Menurut Guru Besar Bidang Linguistik Universitas Mataram, Mahsun, pembelajaran Bahasa Indonesia selama ini memisahkan unsur-unsur pembentukan bahasa sehingga pemahaman struktur bahasa tidak pernah sebagai sebuah kesatuan. Di kelas, guru mengajarkan materi tentang fonem, kalimat aktif, kalimat pasif, dan penggunaan tanda baca sebagai subyek yang terpisah-pisah dan berdiri sendiri.
Salah satu penyebabnya karena guru Bahasa Indonesia sejak kuliah di lembaga pendidikan tenaga kependidikan juga hanya diajar struktur bahasa yang tercerai-berai.
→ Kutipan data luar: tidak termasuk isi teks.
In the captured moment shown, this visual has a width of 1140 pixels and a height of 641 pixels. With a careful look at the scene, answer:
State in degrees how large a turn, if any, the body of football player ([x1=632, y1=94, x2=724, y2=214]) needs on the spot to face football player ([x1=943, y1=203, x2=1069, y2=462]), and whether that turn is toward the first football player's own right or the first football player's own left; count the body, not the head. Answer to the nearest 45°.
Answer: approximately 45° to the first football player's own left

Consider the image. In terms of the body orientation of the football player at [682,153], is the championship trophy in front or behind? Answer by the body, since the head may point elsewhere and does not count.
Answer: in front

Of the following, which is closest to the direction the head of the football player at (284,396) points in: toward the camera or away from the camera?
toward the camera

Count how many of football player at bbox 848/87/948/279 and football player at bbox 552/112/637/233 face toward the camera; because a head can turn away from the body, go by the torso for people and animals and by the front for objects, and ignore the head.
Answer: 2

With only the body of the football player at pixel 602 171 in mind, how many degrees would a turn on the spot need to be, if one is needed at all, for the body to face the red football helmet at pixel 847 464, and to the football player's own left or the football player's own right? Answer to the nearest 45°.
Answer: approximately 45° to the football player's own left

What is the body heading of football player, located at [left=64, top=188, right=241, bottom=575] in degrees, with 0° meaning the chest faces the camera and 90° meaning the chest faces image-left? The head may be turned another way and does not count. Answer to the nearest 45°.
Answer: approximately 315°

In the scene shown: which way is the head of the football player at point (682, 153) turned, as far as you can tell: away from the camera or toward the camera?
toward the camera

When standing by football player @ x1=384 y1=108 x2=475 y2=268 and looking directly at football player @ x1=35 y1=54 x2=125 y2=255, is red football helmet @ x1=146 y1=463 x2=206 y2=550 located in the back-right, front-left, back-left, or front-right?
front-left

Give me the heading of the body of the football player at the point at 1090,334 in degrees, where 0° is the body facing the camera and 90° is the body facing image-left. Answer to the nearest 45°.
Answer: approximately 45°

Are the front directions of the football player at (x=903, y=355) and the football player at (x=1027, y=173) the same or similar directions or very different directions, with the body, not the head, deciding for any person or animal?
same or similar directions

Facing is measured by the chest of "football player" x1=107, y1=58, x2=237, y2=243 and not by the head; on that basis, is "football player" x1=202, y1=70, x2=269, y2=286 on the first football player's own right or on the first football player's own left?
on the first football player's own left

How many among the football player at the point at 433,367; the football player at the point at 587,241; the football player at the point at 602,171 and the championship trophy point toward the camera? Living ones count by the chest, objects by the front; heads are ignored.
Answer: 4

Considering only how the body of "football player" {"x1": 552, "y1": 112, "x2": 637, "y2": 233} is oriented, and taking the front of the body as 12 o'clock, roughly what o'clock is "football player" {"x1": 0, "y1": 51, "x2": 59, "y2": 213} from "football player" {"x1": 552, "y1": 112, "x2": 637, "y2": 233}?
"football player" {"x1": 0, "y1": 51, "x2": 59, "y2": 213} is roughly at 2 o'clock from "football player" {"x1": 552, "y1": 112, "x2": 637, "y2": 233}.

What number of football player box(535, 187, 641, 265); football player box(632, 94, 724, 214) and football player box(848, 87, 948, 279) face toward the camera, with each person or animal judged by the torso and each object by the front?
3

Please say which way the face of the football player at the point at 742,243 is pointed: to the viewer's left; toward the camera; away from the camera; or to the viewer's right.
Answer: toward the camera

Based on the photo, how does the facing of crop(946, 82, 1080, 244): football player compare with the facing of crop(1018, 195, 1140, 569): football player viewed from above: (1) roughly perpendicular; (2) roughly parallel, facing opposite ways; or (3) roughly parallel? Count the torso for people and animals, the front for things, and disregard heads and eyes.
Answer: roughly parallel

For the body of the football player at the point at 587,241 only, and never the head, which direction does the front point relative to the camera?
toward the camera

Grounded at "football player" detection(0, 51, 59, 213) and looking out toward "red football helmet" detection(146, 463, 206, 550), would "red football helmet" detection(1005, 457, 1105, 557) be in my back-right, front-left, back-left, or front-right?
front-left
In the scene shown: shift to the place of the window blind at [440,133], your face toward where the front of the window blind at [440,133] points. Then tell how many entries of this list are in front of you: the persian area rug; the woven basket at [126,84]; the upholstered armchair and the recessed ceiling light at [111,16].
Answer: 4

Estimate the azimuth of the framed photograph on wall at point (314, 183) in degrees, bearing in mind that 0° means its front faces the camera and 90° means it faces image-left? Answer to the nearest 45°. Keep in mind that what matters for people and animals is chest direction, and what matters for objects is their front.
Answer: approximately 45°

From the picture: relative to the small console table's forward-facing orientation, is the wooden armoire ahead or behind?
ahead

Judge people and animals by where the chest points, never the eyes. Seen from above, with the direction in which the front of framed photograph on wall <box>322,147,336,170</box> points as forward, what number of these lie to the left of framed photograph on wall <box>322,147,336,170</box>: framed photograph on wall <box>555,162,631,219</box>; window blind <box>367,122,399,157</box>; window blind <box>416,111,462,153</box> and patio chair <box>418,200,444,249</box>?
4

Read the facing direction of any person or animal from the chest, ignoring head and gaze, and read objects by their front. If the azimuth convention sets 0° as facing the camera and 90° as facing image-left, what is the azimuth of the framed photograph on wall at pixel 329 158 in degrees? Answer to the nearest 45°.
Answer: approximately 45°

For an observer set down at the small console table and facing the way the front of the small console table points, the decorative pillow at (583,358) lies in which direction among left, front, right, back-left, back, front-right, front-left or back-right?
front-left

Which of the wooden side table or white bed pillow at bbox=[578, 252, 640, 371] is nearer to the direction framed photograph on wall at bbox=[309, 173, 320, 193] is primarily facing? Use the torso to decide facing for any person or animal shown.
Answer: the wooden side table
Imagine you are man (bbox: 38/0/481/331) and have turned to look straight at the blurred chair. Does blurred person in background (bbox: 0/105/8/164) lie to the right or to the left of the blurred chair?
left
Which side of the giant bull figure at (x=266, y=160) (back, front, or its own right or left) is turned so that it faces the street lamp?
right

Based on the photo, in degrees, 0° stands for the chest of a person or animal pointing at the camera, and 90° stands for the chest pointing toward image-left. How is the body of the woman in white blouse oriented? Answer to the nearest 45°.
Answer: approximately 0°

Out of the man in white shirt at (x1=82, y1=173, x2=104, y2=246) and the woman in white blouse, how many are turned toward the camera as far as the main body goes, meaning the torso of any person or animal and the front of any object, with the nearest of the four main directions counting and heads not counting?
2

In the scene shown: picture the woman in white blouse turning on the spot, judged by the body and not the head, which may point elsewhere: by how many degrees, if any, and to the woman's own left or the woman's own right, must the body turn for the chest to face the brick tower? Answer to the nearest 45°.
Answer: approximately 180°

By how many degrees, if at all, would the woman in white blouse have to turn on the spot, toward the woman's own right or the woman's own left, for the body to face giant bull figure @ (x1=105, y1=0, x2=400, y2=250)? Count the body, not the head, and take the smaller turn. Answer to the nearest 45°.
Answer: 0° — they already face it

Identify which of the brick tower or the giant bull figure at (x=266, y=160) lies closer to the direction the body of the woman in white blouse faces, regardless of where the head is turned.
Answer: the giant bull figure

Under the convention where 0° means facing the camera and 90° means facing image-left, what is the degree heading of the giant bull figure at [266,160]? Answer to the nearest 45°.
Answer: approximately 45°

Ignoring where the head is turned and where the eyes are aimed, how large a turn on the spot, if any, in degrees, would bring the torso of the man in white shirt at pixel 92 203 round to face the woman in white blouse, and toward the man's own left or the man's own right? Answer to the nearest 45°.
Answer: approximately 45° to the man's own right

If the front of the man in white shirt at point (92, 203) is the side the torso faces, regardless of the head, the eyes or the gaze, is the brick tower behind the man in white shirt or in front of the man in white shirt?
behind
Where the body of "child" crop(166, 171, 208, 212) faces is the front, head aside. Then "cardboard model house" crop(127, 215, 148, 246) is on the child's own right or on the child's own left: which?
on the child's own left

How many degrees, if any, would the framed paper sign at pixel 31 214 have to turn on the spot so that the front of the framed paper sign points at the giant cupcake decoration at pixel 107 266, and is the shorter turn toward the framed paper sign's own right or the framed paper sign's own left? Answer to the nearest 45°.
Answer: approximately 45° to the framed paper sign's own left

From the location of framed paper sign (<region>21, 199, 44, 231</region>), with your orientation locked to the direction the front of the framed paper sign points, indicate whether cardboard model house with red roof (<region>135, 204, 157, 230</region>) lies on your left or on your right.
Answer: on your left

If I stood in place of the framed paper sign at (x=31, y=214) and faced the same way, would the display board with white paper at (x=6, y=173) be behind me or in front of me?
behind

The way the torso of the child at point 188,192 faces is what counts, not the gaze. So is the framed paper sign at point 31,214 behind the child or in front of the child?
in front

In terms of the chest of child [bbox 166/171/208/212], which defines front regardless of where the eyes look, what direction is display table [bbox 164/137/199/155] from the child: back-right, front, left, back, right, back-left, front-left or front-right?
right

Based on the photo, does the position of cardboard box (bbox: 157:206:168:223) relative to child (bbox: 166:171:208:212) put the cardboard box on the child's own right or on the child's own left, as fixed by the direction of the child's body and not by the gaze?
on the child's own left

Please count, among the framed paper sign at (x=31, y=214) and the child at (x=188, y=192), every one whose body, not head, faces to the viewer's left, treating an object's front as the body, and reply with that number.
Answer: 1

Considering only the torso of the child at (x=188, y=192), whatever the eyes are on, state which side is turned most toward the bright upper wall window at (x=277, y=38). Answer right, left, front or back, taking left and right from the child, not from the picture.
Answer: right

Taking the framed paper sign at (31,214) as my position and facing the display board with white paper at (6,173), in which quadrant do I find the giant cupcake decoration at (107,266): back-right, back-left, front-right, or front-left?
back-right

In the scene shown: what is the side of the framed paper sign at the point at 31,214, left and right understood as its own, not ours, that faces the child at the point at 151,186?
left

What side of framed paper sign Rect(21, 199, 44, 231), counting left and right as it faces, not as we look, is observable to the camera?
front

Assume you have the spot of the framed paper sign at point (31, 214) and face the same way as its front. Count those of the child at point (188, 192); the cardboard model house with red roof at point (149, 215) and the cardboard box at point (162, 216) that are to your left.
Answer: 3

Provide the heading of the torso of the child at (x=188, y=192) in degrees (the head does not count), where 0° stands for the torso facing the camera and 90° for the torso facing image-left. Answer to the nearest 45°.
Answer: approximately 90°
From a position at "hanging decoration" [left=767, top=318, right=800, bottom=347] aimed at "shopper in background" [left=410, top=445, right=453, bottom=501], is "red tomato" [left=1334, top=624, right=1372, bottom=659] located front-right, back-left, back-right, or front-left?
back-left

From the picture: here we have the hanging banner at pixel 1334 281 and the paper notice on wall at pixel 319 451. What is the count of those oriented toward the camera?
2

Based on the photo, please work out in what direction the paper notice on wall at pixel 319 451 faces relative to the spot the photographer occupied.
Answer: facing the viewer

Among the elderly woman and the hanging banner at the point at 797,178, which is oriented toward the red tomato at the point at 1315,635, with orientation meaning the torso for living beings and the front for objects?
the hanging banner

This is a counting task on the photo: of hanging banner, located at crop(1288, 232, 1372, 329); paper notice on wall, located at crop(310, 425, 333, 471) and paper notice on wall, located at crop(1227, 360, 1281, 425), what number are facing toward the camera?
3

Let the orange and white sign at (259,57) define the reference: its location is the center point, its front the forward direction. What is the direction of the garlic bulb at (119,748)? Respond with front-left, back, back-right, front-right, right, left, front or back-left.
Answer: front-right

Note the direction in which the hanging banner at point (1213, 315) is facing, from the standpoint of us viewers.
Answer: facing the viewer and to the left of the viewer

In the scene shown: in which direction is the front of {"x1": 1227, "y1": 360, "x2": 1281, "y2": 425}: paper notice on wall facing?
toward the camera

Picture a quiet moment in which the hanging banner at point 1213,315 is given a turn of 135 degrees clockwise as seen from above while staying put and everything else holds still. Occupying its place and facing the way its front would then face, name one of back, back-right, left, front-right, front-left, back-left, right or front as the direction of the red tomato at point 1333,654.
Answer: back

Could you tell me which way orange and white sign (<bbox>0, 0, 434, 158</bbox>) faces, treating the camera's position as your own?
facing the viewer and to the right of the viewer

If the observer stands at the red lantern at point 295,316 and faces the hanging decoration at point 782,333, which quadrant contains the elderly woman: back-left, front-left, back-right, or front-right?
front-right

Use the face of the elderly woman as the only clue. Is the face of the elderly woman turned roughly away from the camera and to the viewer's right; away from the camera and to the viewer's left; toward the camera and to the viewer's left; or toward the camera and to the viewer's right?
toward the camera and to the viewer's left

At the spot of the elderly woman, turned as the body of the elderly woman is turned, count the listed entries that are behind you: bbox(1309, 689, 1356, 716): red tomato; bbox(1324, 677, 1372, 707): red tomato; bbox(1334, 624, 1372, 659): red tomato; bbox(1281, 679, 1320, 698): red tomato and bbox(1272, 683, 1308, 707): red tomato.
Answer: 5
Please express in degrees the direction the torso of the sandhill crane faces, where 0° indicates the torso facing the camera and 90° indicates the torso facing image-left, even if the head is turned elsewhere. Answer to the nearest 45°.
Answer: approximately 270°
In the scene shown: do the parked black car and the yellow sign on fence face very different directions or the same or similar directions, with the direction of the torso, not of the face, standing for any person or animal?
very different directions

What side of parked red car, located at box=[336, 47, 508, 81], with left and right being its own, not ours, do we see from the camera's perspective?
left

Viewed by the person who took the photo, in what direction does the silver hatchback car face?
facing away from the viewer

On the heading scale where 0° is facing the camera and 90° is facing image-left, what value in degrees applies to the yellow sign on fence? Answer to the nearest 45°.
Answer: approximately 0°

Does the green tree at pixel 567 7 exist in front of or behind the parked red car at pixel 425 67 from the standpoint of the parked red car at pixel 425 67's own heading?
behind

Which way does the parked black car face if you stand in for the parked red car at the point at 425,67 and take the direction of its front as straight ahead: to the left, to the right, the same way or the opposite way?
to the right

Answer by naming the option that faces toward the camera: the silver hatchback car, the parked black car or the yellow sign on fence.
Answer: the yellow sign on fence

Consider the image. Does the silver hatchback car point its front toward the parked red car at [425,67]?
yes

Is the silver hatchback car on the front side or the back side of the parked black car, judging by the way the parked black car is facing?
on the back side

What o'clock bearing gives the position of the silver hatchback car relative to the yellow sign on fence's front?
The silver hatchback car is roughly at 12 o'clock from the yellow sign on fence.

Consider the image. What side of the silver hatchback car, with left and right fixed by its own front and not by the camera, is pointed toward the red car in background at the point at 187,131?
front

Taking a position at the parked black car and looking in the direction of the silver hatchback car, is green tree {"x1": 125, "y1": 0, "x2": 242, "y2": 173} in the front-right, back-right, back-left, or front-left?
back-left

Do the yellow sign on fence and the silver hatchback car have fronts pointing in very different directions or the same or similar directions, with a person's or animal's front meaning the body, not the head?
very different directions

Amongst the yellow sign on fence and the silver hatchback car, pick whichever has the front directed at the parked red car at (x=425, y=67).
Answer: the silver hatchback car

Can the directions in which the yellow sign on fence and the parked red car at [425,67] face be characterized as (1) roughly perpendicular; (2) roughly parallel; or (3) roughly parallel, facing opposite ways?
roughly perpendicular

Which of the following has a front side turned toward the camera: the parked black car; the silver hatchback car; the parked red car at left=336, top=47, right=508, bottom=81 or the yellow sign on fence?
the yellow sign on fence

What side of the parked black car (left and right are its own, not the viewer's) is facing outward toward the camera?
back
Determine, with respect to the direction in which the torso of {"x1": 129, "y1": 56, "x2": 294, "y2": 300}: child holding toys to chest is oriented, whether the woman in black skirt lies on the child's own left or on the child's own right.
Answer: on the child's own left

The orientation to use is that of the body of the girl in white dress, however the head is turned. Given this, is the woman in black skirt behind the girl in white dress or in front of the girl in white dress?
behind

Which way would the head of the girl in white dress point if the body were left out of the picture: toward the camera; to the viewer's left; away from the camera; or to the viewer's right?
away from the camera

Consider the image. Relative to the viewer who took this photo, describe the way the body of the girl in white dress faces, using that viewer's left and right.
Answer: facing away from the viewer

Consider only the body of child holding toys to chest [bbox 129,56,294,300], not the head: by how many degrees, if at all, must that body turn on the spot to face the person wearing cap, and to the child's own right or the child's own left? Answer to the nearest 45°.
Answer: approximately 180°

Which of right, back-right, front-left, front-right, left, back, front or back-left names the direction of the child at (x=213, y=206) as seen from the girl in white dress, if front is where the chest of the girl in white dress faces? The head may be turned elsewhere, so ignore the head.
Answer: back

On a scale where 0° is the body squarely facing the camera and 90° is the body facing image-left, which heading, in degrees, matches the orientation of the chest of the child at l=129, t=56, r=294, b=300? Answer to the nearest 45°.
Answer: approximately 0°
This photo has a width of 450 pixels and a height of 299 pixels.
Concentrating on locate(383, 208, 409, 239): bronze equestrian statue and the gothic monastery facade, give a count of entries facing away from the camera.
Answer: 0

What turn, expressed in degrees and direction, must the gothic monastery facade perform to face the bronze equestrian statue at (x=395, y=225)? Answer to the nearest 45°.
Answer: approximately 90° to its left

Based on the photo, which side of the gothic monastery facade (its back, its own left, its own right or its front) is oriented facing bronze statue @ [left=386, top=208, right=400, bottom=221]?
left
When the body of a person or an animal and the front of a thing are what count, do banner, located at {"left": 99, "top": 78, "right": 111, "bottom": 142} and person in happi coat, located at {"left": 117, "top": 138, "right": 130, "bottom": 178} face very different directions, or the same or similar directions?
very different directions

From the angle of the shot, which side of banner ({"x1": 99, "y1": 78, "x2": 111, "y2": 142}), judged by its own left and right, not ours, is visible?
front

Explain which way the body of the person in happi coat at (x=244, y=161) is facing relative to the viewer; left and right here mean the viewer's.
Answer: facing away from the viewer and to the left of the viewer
Menurut Mahsun, intervensi pertama yang dilakukan adalah mengakrabkan guru kepada jenis-jenis teks. Guru dituntut rajin membaca dan menganalisa teks.
Guru Bahasa Indonesia SMA Negeri 16 Medan, Sumatera Utara Wahidah Rahmadani, mengatakan, dirinya berupaya mengajarkan Bahasa Indonesia secara menyeluruh kepada siswanya, termasuk memanfaatkan media internet.
Jajang mengatakan, guru Bahasa Indonesia dituntut mempunyai kemampuan Bahasa Indonesia di level unggul. Namun, dari 37.893 peserta Uji Kemahiran Berbahasa Indonesia (UKBI) pada periode 2005-2017, mayoritas diikuti guru Bahasa Indonesia, yang mencapai level unggul dan sangat unggul hanya 33,6 persen, sisanya di level madya.